*ACTION ITEM*
Write out the text of every row below word for word, leaving out the pictures.

*DATA*
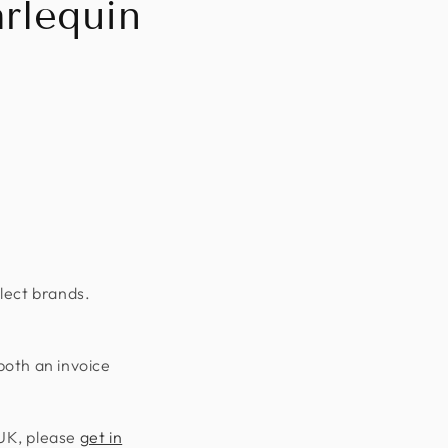
rlequin
lect brands.
both an invoice
 UK, please
get in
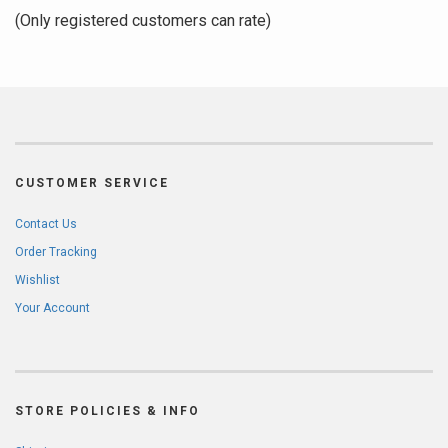
of
(Only registered customers can rate)
5
CUSTOMER SERVICE
Contact Us
Order Tracking
Wishlist
Your Account
STORE POLICIES & INFO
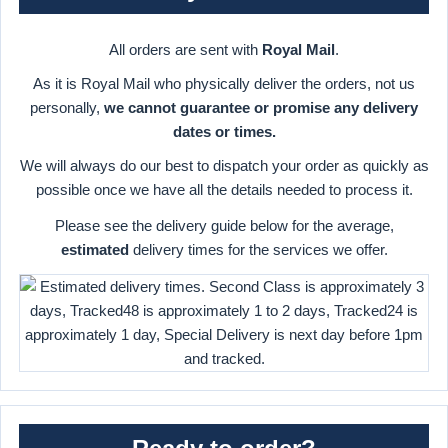
All orders are sent with
Royal Mail
.
As it is Royal Mail who physically deliver the orders, not us
personally,
we cannot guarantee or promise any delivery
dates or times.
We will always do our best to dispatch your order as quickly as
possible once we have all the details needed to process it.
Please see the delivery guide below for the average,
estimated
delivery times for the services we offer.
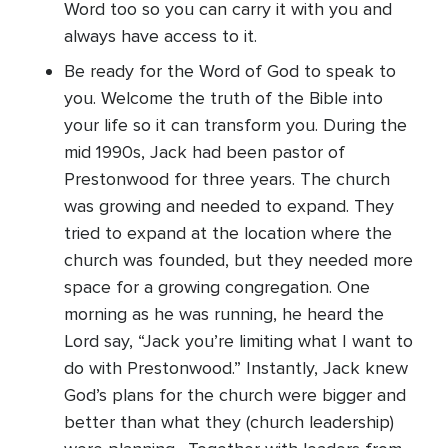
Word too so you can carry it with you and
always have access to it.
Be ready for the Word of God to speak to
you. Welcome the truth of the Bible into
your life so it can transform you. During the
mid 1990s, Jack had been pastor of
Prestonwood for three years. The church
was growing and needed to expand. They
tried to expand at the location where the
church was founded, but they needed more
space for a growing congregation. One
morning as he was running, he heard the
Lord say, “Jack you’re limiting what I want to
do with Prestonwood.” Instantly, Jack knew
God’s plans for the church were bigger and
better than what they (church leadership)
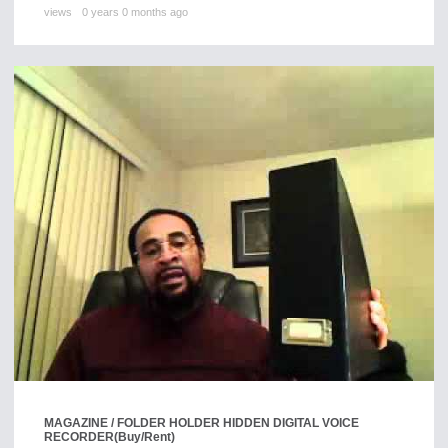
views
0 years 0 months ago
MAGAZINE / FOLDER HOLDER HIDDEN DIGITAL VOICE
RECORDER
(Buy/Rent)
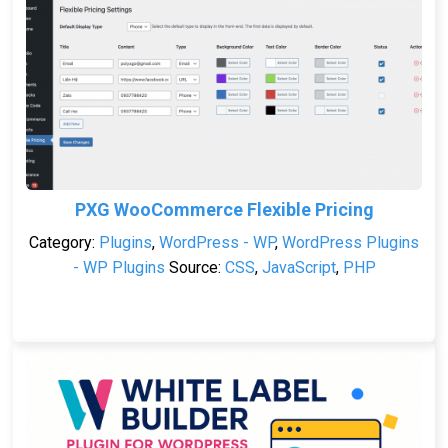
PXG WooCommerce Flexible Pricing
Category:
Plugins
,
WordPress - WP
,
WordPress Plugins
- WP Plugins
Source:
CSS
,
JavaScript
,
PHP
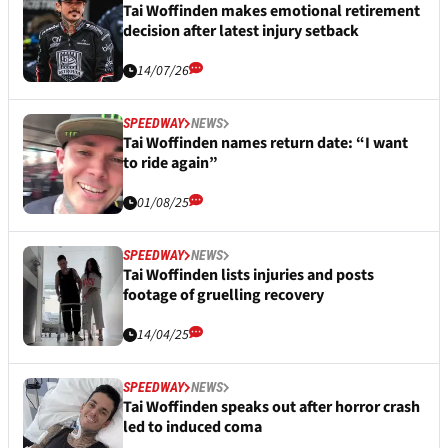
Tai Woffinden makes emotional retirement
decision after latest injury setback
14/07/26
SPEEDWAY
NEWS
Tai Woffinden names return date: “I want
to ride again”
01/08/25
SPEEDWAY
NEWS
Tai Woffinden lists injuries and posts
footage of gruelling recovery
14/04/25
SPEEDWAY
NEWS
Tai Woffinden speaks out after horror crash
led to induced coma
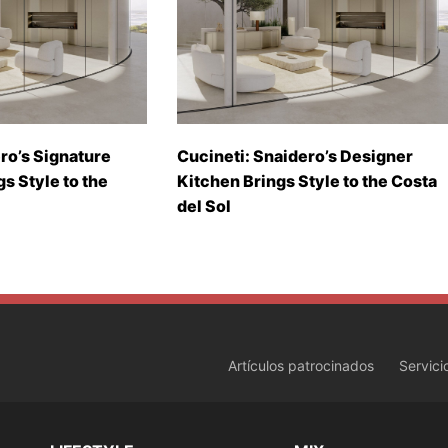
ro’s Signature
Cucineti: Snaidero’s Designer
gs Style to the
Kitchen Brings Style to the Costa
del Sol
Artículos patrocinados
Servici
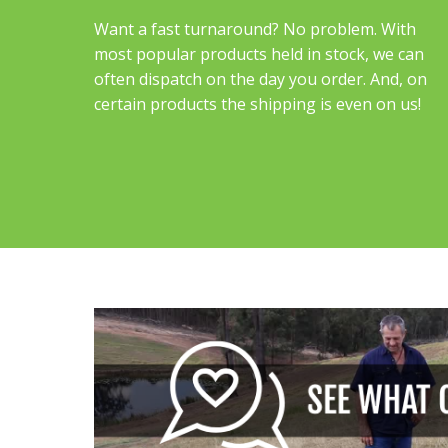
Want a fast turnaround? No problem. With
most popular products held in stock, we can
often dispatch on the day you order. And, on
certain products the shipping is even on us!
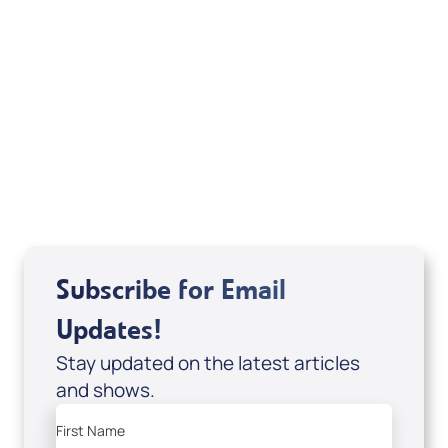
Michele Jackson
Mondo De La Vega
Joseph Z
Subscribe for Email
Updates!
Stay updated on the latest articles
and shows.
First Name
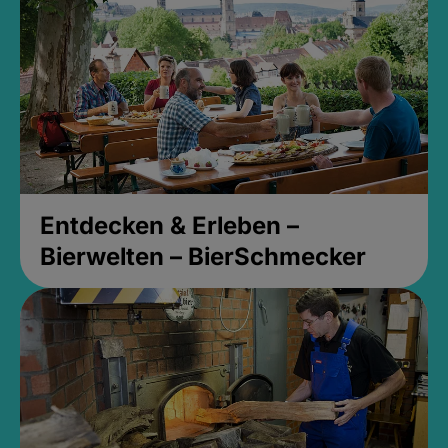
Entdecken & Erleben –
Bierwelten – BierSchmecker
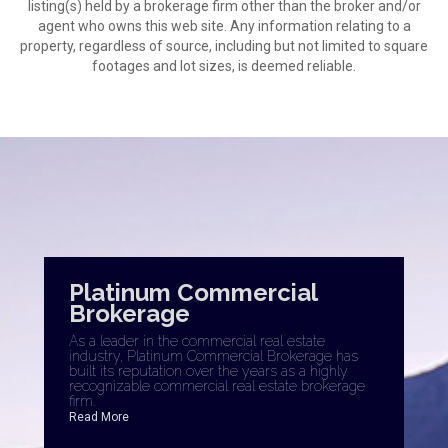
listing(s) held by a brokerage firm other than the broker and/or
agent who owns this web site. Any information relating to a
property, regardless of source, including but not limited to square
footages and lot sizes, is deemed reliable.
Platinum Commercial
Brokerage
As a leader in the commercial real estate
industry, Platinum Commercial Brokerage has
built its reputation over the years as a highly
recognizable commercial real estate brokerage
firm.
Read More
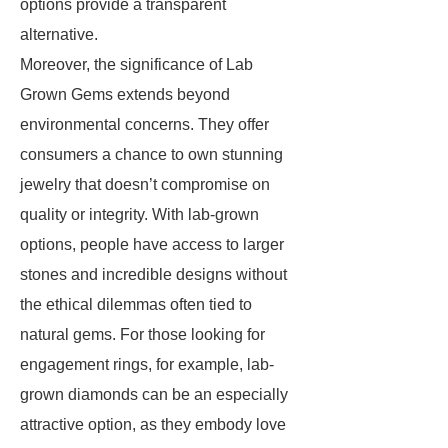
options provide a transparent
alternative.
Moreover, the significance of Lab
Grown Gems extends beyond
environmental concerns. They offer
consumers a chance to own stunning
jewelry that doesn’t compromise on
quality or integrity. With lab-grown
options, people have access to larger
stones and incredible designs without
the ethical dilemmas often tied to
natural gems. For those looking for
engagement rings, for example, lab-
grown diamonds can be an especially
attractive option, as they embody love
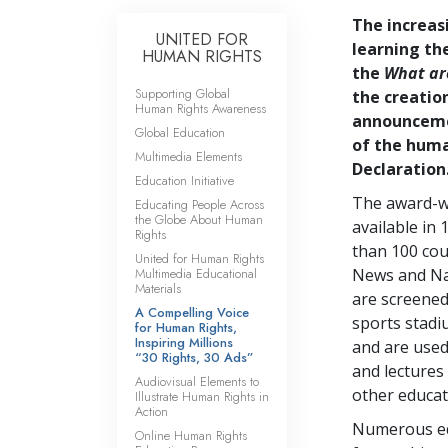
The increas
UNITED FOR
learning th
HUMAN RIGHTS
the
What ar
Supporting Global
the creation
Human Rights Awareness
announcemen
Global Education
of the human
Multimedia Elements
Declaration
Education Initiative
The award-wi
Educating People Across
the Globe About Human
available in
Rights
than 100 cou
United for Human Rights
Multimedia Educational
News and Na
Materials
are screened
A Compelling Voice
sports stadiu
for Human Rights,
Inspiring Millions
and are used
“30 Rights, 30 Ads”
and lectures
Audiovisual Elements to
other educat
Illustrate Human Rights in
Action
Numerous edu
Online Human Rights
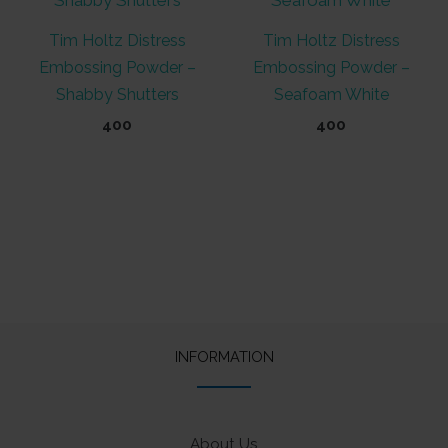
Tim Holtz Distress
Tim Holtz Distress
Embossing Powder –
Embossing Powder –
Shabby Shutters
Seafoam White
400
400
INFORMATION
About Us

*RESULT FOR THIS TASK*
rlequin
lect brands.
both an invoice
 UK, please
get in
of
(Only registered customers can rate)
5
CUSTOMER SERVICE
Contact Us
Order Tracking
Wishlist
Your Account
STORE POLICIES & INFO
All orders are sent with
Royal Mail
.
As it is Royal Mail who physically deliver the orders, not us
personally,
we cannot guarantee or promise any delivery
dates or times.
We will always do our best to dispatch your order as quickly as
possible once we have all the details needed to process it.
Please see the delivery guide below for the average,
estimated
delivery times for the services we offer.
Word too so you can carry it with you and
always have access to it.
Be ready for the Word of God to speak to
you. Welcome the truth of the Bible into
your life so it can transform you. During the
mid 1990s, Jack had been pastor of
Prestonwood for three years. The church
was growing and needed to expand. They
tried to expand at the location where the
church was founded, but they needed more
space for a growing congregation. One
morning as he was running, he heard the
Lord say, “Jack you’re limiting what I want to
do with Prestonwood.” Instantly, Jack knew
God’s plans for the church were bigger and
better than what they (church leadership)
views
0 years 0 months ago
MAGAZINE / FOLDER HOLDER HIDDEN DIGITAL VOICE
RECORDER
(Buy/Rent)
PXG WooCommerce Flexible Pricing
Category:
Plugins
,
WordPress - WP
,
WordPress Plugins
- WP Plugins
Source:
CSS
,
JavaScript
,
PHP
Tai Woffinden makes emotional retirement
decision after latest injury setback
14/07/26
SPEEDWAY
NEWS
Tai Woffinden names return date: “I want
to ride again”
01/08/25
SPEEDWAY
NEWS
Tai Woffinden lists injuries and posts
footage of gruelling recovery
14/04/25
SPEEDWAY
NEWS
Tai Woffinden speaks out after horror crash
led to induced coma
ro’s Signature
Cucineti: Snaidero’s Designer
gs Style to the
Kitchen Brings Style to the Costa
del Sol
Artículos patrocinados
Servici
Want a fast turnaround? No problem. With
most popular products held in stock, we can
often dispatch on the day you order. And, on
certain products the shipping is even on us!
Michele Jackson
Mondo De La Vega
Joseph Z
Subscribe for Email
Updates!
Stay updated on the latest articles
and shows.
First Name
Entdecken & Erleben –
Bierwelten – BierSchmecker
listing(s) held by a brokerage firm other than the broker and/or
agent who owns this web site. Any information relating to a
property, regardless of source, including but not limited to square
footages and lot sizes, is deemed reliable.
Platinum Commercial
Brokerage
As a leader in the commercial real estate
industry, Platinum Commercial Brokerage has
built its reputation over the years as a highly
recognizable commercial real estate brokerage
firm.
Read More
options provide a transparent
alternative.
Moreover, the significance of Lab
Grown Gems extends beyond
environmental concerns. They offer
consumers a chance to own stunning
jewelry that doesn’t compromise on
quality or integrity. With lab-grown
options, people have access to larger
stones and incredible designs without
the ethical dilemmas often tied to
natural gems. For those looking for
engagement rings, for example, lab-
grown diamonds can be an especially
attractive option, as they embody love
The increas
UNITED FOR
learning th
HUMAN RIGHTS
the
What ar
Supporting Global
the creation
Human Rights Awareness
announcemen
Global Education
of the human
Multimedia Elements
Declaration
Education Initiative
The award-wi
Educating People Across
the Globe About Human
available in
Rights
than 100 cou
United for Human Rights
Multimedia Educational
News and Na
Materials
are screened
A Compelling Voice
sports stadiu
for Human Rights,
Inspiring Millions
and are used
“30 Rights, 30 Ads”
and lectures
Audiovisual Elements to
other educat
Illustrate Human Rights in
Action
Numerous edu
Online Human Rights
Tim Holtz Distress
Tim Holtz Distress
Embossing Powder –
Embossing Powder –
Shabby Shutters
Seafoam White
400
400
INFORMATION
About Us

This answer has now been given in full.